From the 2000 census, 749 or 65.1% belonged to the Swiss Reformed Church, while 179 or 15.6% were Roman Catholic. Of the rest of the population, there were 2 members of an Orthodox church (or about 0.17% of the population), there were 5 individuals (or about 0.43% of the population) who belonged to the Christian Catholic Church, and there were 53 individuals (or about 4.60% of the population) who belonged to another Christian church. There was 1 individual who was Jewish, and 23 (or about 2.00% of the population) who were Islamic. There was 1 person who was Buddhist and 1 individual who belonged to another church. 107 (or about 9.30% of the population) belonged to no church, are agnostic or atheist, and 30 individuals (or about 2.61% of the population) did not answer the question.

==Education==
In Sutz-Lattrigen about 58.8% of the population have completed non-mandatory upper secondary education, and 22.7% have completed additional higher education (either university or a Fachhochschule). Of the 165 who had completed some form of tertiary schooling listed in the census, 72.1% were Swiss men, 23.0% were Swiss women.

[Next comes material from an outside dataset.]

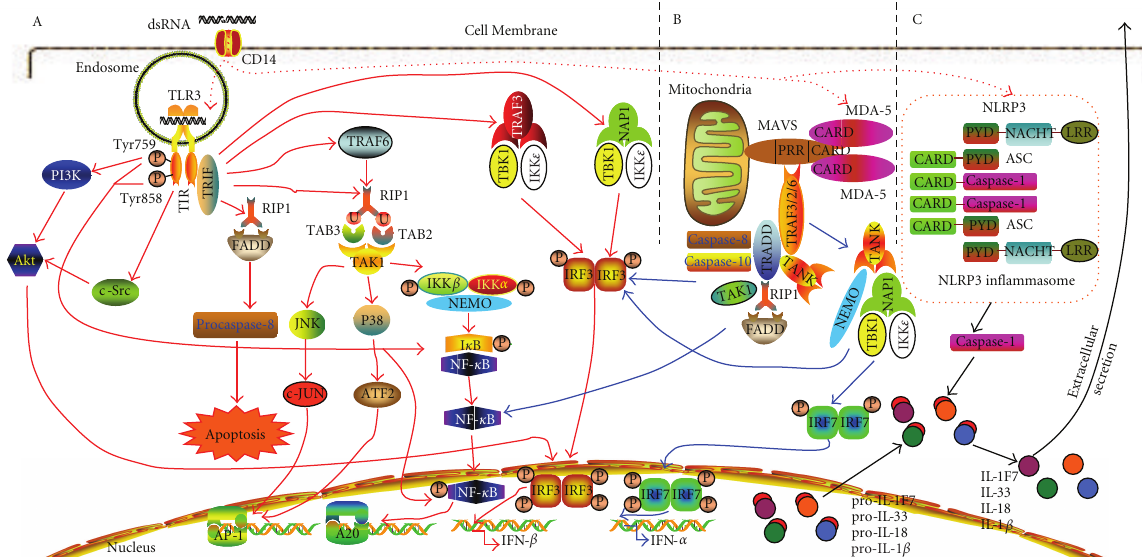
Figure 1: dsRNA induced signal pathways. (A) dsRNA signaling through TLR3 . dsRNA that is internalized into endosome binds to TLR3. The mechanism of dsRNA internalization is unknown, CD14 may play a role. TLR3 possesses two dsRNA binding sites near the N-terminus and C-terminus. When combined with dsRNA, four dsRNA binding sites from two TLR3 molecules that are linked by the sole dsRNA molecule in an “m” shape, and the B-B loop of the TLR3 TIR domain combines with the TIR domain of TRIF. The interaction of TRIF with RIP1 or TRAF6 results in polyubiquitination of RIP1, the latter binds ubiquitin receptors TAB2 and TAB3 which activates TAK1. Activated TAK1 induces phosphorylation of IKK α and IKK β leading to phosphorylation and degradation of I κ B. The release and translocation of NF- κ B to cell nucleus then occurs which results in the specific gene promoter A20 being activated. TAK1 also starts an activation sequence beginning with JNK and p38, which activates c-JUN and ATF2 and this activates the AP-1 transcription factors family. TRIF activates TBK1 and IKK ε through NAP1 and this results in phosphorylation and nuclear translocaton of IRF3 resulting in IFN- β production. TRAF3 also binds with the TBK1/IKK ε complex inducing IRF3 activation. Combination of TRIF results in phosphorylation of Tyr 759 and Tyr 858 in the TLR3 TIR domain which subsequently induces the phosphorylation of, and degradation of I κ B leading to NF- κ B release. Phosphorylated Tyr 759 recruits PI3K and activates kinase Akt for full phosphorylation and activation of IRF3 in nucleus. Tyrosine kinase c-Src also plays a role in Akt activation. TRIF interacts with FADD through RIP1 and activates procaspase-8 to initiate cell apoptosis. (B) dsRNA signaling through MDA-5 . dsRNA is recognized by MDA-5 in cytosol. MDA-5 interacts with MAVS located on the outer mitochondrial membrane via CARD-CARD interaction leading to the dimerization of the MAVS N-terminal CARD domains which subsequently binds TRAF3 directly through the interaction between the TRAF domain of TRAF3 and the TRAF-interacting motif in the PRR of MAVS. Then the RING domain of TRAF3 forms a sca ff old to assemble the noncanonical IKKs signal complex composed of TANK, TBK1, IKK ε , NAP1 and NEMO. This complex activates the signal-dependent phosphorylation of IRF3 and IRF7 to form a functional homodimer or heterodimer which translocate to the nucleus to induce expression of type I IFN. TRAF2 and TRAF6 also associates with MAVS and is involved in activation of P38 MAPK and promotion of IL-12 and type I IFN production or activation of NF- κ B, JNK and P38 signaling. In addition, MAVS recruits TRADD and interacts with TRAF3, TANK, FADD and RIP1 to activate both IRF3 and NF- κ B signaling. (C) dsRNA signaling through NLRP3 inflammasome . NLRP3 recognizes dsRNA by a series of LRRs at the C-terminus. The NACHT domain at the middle of NLRP3 is related to self-oligomerization and the formation of inflammasome. Studies have suggested dsRNA may activate the NLRP3 inflammasome. Activation of NLRP3 results in the interaction of NLRP3 PYD with ASC PYD, and in turn ASC CARD associates with pro-caspase-1 CARD and thereby assembles the NLRP3 inflammasome. Once incorporated into NLRP3 inflammasome, pro-caspase-1 is activated by proteolytic cleavages to remove the CARD prodomain. The active caspase-1 in turn cleaves the IL-1 β , IL-18, IL-33 and IL-1F7 precursors into their active forms and these active cytokines are secreted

The Canton of Bern school system provides one year of non-obligatory Kindergarten, followed by six years of Primary school. This is followed by three years of obligatory lower Secondary school where the students are separated according to ability and aptitude. Following the lower Secondary students may attend additional schooling or they may enter an apprenticeship.

During the 2011-12 school year, there were a total of 120 students attending classes in Sutz-Lattrigen. There was one kindergarten class with a total of 24 students in the municipality. Of the kindergarten students, 4.2% were permanent or temporary residents of Switzerland (not citizens). The municipality had 4 primary classes and 96 students. Of the primary students, 5.2% were permanent or temporary residents of Switzerland (not citizens) and 12.5% have a different mother language than the classroom language.

As of In 2000 2000, there were a total of 86 students attending any school in the municipality. Of those, 72 both lived and attended school in the municipality, while 14 students came from another municipality. During the same year, 111 residents attended schools outside the municipality.